En ville de Bunia ce mardi, 28 Janvier la Ligue des jeunes du parti au pouvoir Union pour la Démocratie et le Progrès Social (UDPS), condamne cette agression qui dégrade la situation sécuritaire et humanitaire dans cette partie orientale de la RDC et singulièrement dans la ville de Goma, capitale du Nord-Kivu. Un acte qui met en lumière la « déclaration sans ambages de guerre contre la République Démocratique du Congo et sa population ».
Dans une déclaration lue devant la presse, cette structure des jeunes au sein de l’UDPS Ituri, dénonce la passivité de la Communauté Internationale face à cette agression qui fait des morts dans l’Est du pays de Lumumba.
«[•••] mettons sérieusement en garde la communauté internationale qui visiblement malgré plusieurs rapports d’experts des nations unies attestant l’agression et la présence de plus de 4000 soldats rwandais sur les positions de fronts dans le Nord-Kivu, garde silence coupable qui démontre à suffisance sa complicité et les violations des règles du droit international [•••]», peut-on lire dans ce document.
La ligue des jeunes de l’UDPS dit soutenir de manière indéfectible les Fardc et les Wazalendo « qui défendent la patrie au sacrifice de leur vie » et dit non au massacre des congolais par Paul kagame. Elle lance un appel patriotique à la population congolaise et Iturienne en particulier non seulement de se lever mais de se mobiliser afin de défendre la patrie en faisant échec aux ennemis de la paix et du développement de cette nation.

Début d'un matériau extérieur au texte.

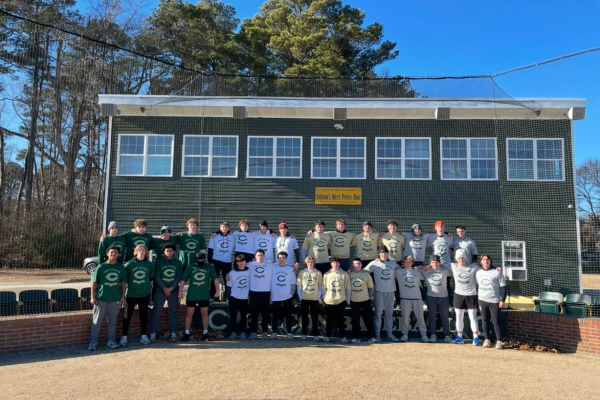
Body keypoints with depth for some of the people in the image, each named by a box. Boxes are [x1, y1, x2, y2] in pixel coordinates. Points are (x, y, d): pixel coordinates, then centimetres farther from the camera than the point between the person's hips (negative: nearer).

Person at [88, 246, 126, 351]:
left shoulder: (121, 267, 3)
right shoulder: (101, 267, -4)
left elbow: (123, 282, 8)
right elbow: (94, 282, -2)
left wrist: (123, 296, 4)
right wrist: (92, 297, -6)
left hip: (115, 299, 2)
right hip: (101, 298, -2)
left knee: (112, 321, 11)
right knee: (97, 321, 6)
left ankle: (111, 340, 22)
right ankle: (93, 341, 16)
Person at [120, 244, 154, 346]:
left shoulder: (150, 264, 0)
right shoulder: (129, 264, -6)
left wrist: (145, 283, 7)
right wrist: (130, 285, 0)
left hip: (144, 294, 2)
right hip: (131, 294, -2)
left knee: (143, 315, 10)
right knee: (127, 316, 4)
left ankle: (144, 336, 19)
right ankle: (124, 337, 14)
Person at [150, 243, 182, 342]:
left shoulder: (178, 263, 5)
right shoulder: (158, 261, 0)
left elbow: (179, 277, 0)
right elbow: (157, 277, -6)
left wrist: (171, 288, -12)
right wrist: (164, 288, -14)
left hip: (173, 291, 2)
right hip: (160, 291, -2)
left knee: (173, 312, 7)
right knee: (156, 312, 0)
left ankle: (173, 332, 13)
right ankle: (153, 333, 5)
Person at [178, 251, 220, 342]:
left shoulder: (209, 267, -1)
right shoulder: (190, 267, 0)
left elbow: (215, 279, -2)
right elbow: (183, 280, -1)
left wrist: (217, 291, -9)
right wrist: (180, 292, -6)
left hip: (204, 295, 0)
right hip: (191, 295, 1)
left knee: (204, 313, 9)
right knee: (189, 314, 7)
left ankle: (205, 333, 18)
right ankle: (186, 333, 16)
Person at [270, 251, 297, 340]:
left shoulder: (291, 269, 2)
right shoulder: (273, 268, 1)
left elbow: (293, 283, 5)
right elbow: (269, 282, 4)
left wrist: (292, 294, -2)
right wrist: (269, 295, 1)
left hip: (287, 297, 0)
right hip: (275, 297, 0)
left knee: (288, 315, 6)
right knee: (275, 315, 5)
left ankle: (289, 333, 13)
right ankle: (274, 333, 12)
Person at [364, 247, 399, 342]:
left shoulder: (393, 263, 8)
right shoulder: (374, 263, -3)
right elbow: (364, 271, -4)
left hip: (390, 291, 4)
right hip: (379, 291, -3)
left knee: (389, 314, 10)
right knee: (378, 313, 1)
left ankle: (390, 334, 17)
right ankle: (377, 334, 7)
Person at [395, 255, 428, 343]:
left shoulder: (417, 272, 14)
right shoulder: (399, 272, 6)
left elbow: (424, 279, 18)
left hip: (417, 298, 2)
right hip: (405, 298, -2)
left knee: (420, 317, 3)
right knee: (405, 317, 2)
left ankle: (423, 334, 12)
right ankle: (404, 334, 13)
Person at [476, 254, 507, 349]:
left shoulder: (497, 272, -4)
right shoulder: (478, 273, 10)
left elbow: (503, 286, -4)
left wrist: (502, 300, -9)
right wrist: (477, 298, 13)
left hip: (494, 301, -4)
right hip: (482, 300, 4)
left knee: (496, 322, -4)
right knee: (485, 320, 8)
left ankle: (499, 341, 2)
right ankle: (487, 340, 16)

«[•••] la Ligue des jeunes de l’UDPS-Tshisekedi, Fédération de l’Ituri recommande à la population Iturienne d’être vigilante et de dénoncer aux services compétents toutes les tentatives d’infiltration des agresseurs rwandais du M-23 et leurs collaborateurs sur le sol Iturien ; au gouvernement de changer l’actuel porte-parole du gouvernement, car ne faisant pas montre d’un discours énergique pendant la crise ; de délocaliser l’État major général des FARDC à Goma [•••]», poursuit le document.
Maître Michel Mulumba, président Fédéral de cette jeunesse annonce une marche dans les heures qui suivent en soutien aux FARDC.